First I thought of them as being domain objects. But they are actually a bit different, because they wrap my true domain objects like this:

{
    header: {
        // ...
    },
    domainObjectSpecificKey: {
        // domain object properties
    }
}

The response class is mapped to the top-level JSON object. So then I thought they may be DTOs actually -- but as far as I understand DTOs are used between application layers, and not for "output" objects to be used between separate applications.

So my questions is: does this kind of object have a special name? If yes, what's that? If not, can we definitely state that it is NOT a DTO or a domain object, i.e. should I name the package differently or can I use the one of that seems better to my liking?
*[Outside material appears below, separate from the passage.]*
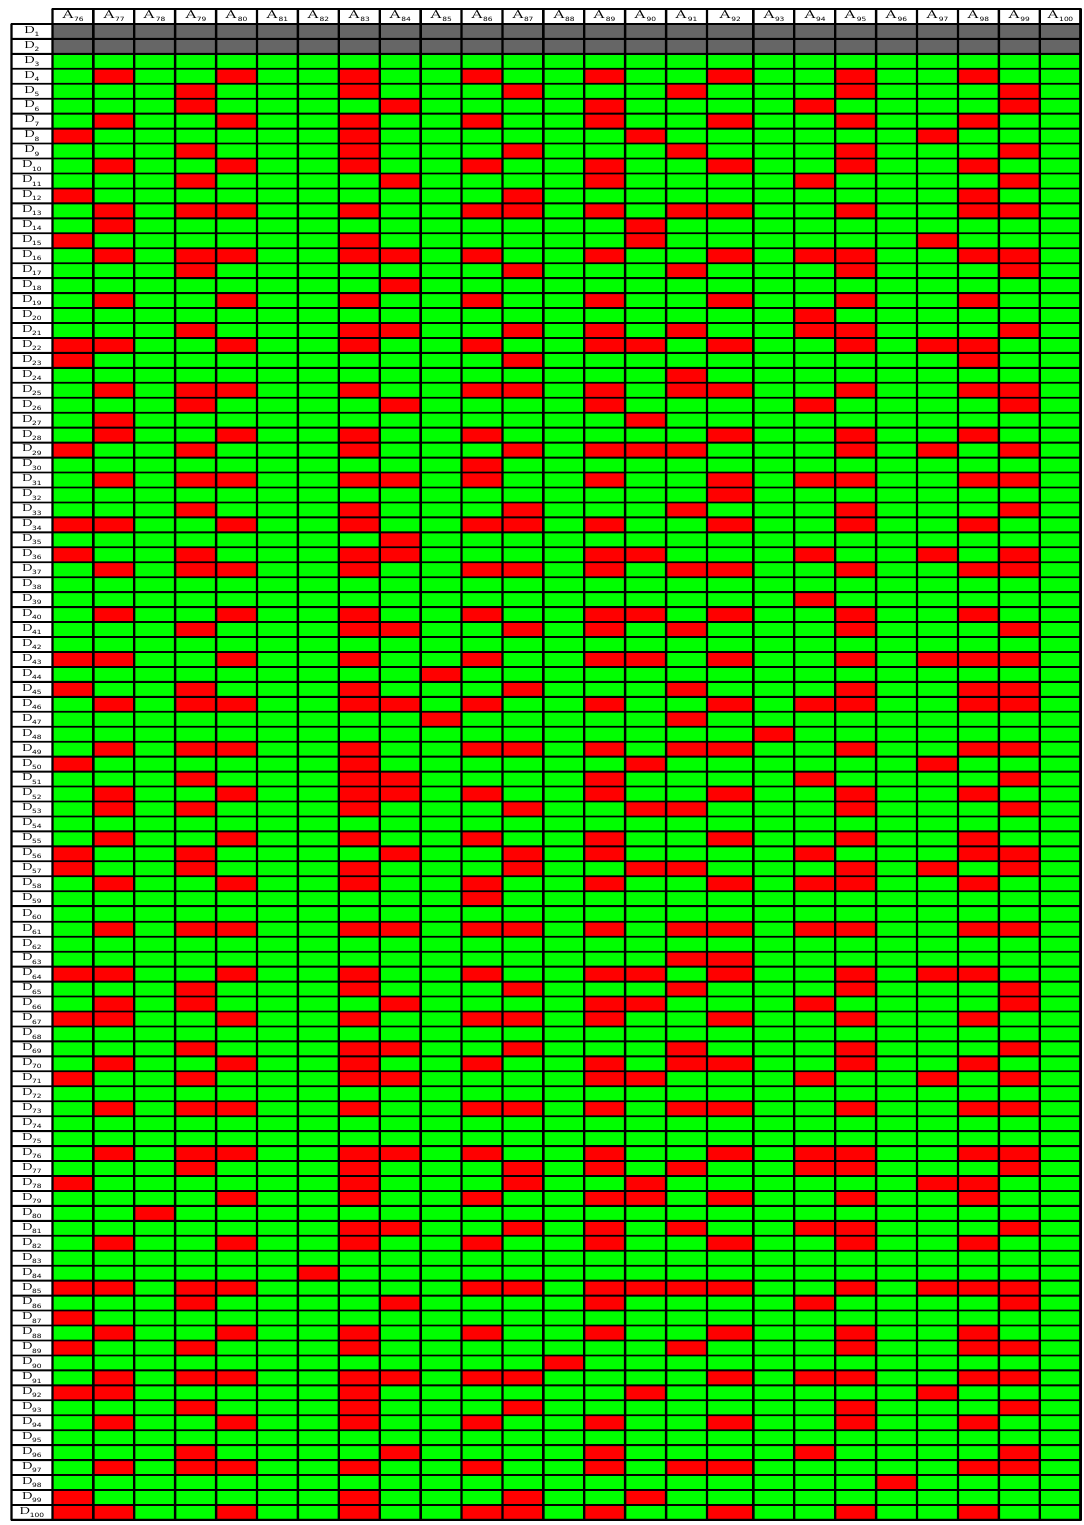
Table 9 . Analyzed theories for ( D n ; A m ) with n = 3 ; : : : 100 and m = 75 ; : : : 100.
  • What is the consumer if not another part of the application? If you consider it like that, it's easy to think of these kinds of objects as DTO's – Andy Hunt May 26 '15 at 9:24
  • It is some other application. A totally different project. In fact, there can be a couple of other apps using this restful service, they are not "one big application". – dsplynm May 26 '15 at 9:26
  • Even then, the name "data transfer object" describes its purpose: transferring data (out of your system) – Andy Hunt May 26 '15 at 9:35
  • @AndyBursh, since no-one else seems to be posting other oppinions, if you post your comment as an answer, I'll accept it. Thank you for your thoughts! – dsplynm May 26 '15 at 11:19
  • Why don't you simply name your package "response classes?" The correct name is the one that is most descriptive to you, and you're calling them response classes. – Robert Harvey May 26 '15 at 15:25
1

I would consider a class representing a JSON response to be a Data Contract. Keeping it separate from your DTOs and Domain Objects also keeps the clients consuming your service decoupled from the rest of your system.